**Source records**
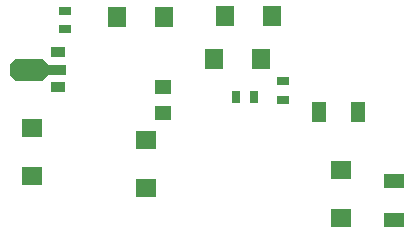
<source format=gtp>
G04 Layer_Color=8421504*
%FSLAX25Y25*%
%MOIN*%
G70*
G01*
G75*
%ADD10R,0.03937X0.03150*%
%ADD11R,0.03150X0.03937*%
%ADD12R,0.05315X0.05118*%
%ADD13R,0.06693X0.06496*%
%ADD14R,0.06496X0.06693*%
%ADD15R,0.06890X0.04724*%
%ADD16R,0.04724X0.06890*%
G04:AMPARAMS|DCode=17|XSize=70.87mil|YSize=125.98mil|CornerRadius=0mil|HoleSize=0mil|Usage=FLASHONLY|Rotation=270.000|XOffset=0mil|YOffset=0mil|HoleType=Round|Shape=Octagon|*
%AMOCTAGOND17*
4,1,8,0.06299,0.01772,0.06299,-0.01772,0.04528,-0.03543,-0.04528,-0.03543,-0.06299,-0.01772,-0.06299,0.01772,-0.04528,0.03543,0.04528,0.03543,0.06299,0.01772,0.0*
%
%ADD17OCTAGOND17*%

%ADD18R,0.05118X0.03543*%
%ADD19R,0.05906X0.03543*%
D10*
X202500Y186469D02*
D03*
Y192532D02*
D03*
X275000Y169032D02*
D03*
Y162969D02*
D03*
D11*
X259469Y164000D02*
D03*
X265531D02*
D03*
D12*
X235000Y158669D02*
D03*
Y167331D02*
D03*
D13*
X229500Y133626D02*
D03*
Y149374D02*
D03*
X191500Y137626D02*
D03*
Y153374D02*
D03*
X294500Y123626D02*
D03*
Y139374D02*
D03*
D14*
X252126Y176500D02*
D03*
X267874D02*
D03*
X219626Y190500D02*
D03*
X235374D02*
D03*
X271374Y191000D02*
D03*
X255626D02*
D03*
D15*
X312000Y123004D02*
D03*
Y135996D02*
D03*
D16*
X299996Y159000D02*
D03*
X287004D02*
D03*
D17*
X190350Y173000D02*
D03*
D18*
X199996Y178905D02*
D03*
Y167095D02*
D03*
D19*
X199602Y173000D02*
D03*
M02*

</source>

**Problem requirements**
Each record above should be duplicated word for word, with no pictures included.

**Output for this exercise**
<source format=gtp>
G04 Layer_Color=8421504*
%FSLAX25Y25*%
%MOIN*%
G70*
G01*
G75*
%ADD10R,0.03937X0.03150*%
%ADD11R,0.03150X0.03937*%
%ADD12R,0.05315X0.05118*%
%ADD13R,0.06693X0.06496*%
%ADD14R,0.06496X0.06693*%
%ADD15R,0.06890X0.04724*%
%ADD16R,0.04724X0.06890*%
G04:AMPARAMS|DCode=17|XSize=70.87mil|YSize=125.98mil|CornerRadius=0mil|HoleSize=0mil|Usage=FLASHONLY|Rotation=270.000|XOffset=0mil|YOffset=0mil|HoleType=Round|Shape=Octagon|*
%AMOCTAGOND17*
4,1,8,0.06299,0.01772,0.06299,-0.01772,0.04528,-0.03543,-0.04528,-0.03543,-0.06299,-0.01772,-0.06299,0.01772,-0.04528,0.03543,0.04528,0.03543,0.06299,0.01772,0.0*
%
%ADD17OCTAGOND17*%

%ADD18R,0.05118X0.03543*%
%ADD19R,0.05906X0.03543*%
D10*
X202500Y186469D02*
D03*
Y192532D02*
D03*
X275000Y169032D02*
D03*
Y162969D02*
D03*
D11*
X259469Y164000D02*
D03*
X265531D02*
D03*
D12*
X235000Y158669D02*
D03*
Y167331D02*
D03*
D13*
X229500Y133626D02*
D03*
Y149374D02*
D03*
X191500Y137626D02*
D03*
Y153374D02*
D03*
X294500Y123626D02*
D03*
Y139374D02*
D03*
D14*
X252126Y176500D02*
D03*
X267874D02*
D03*
X219626Y190500D02*
D03*
X235374D02*
D03*
X271374Y191000D02*
D03*
X255626D02*
D03*
D15*
X312000Y123004D02*
D03*
Y135996D02*
D03*
D16*
X299996Y159000D02*
D03*
X287004D02*
D03*
D17*
X190350Y173000D02*
D03*
D18*
X199996Y178905D02*
D03*
Y167095D02*
D03*
D19*
X199602Y173000D02*
D03*
M02*

</source>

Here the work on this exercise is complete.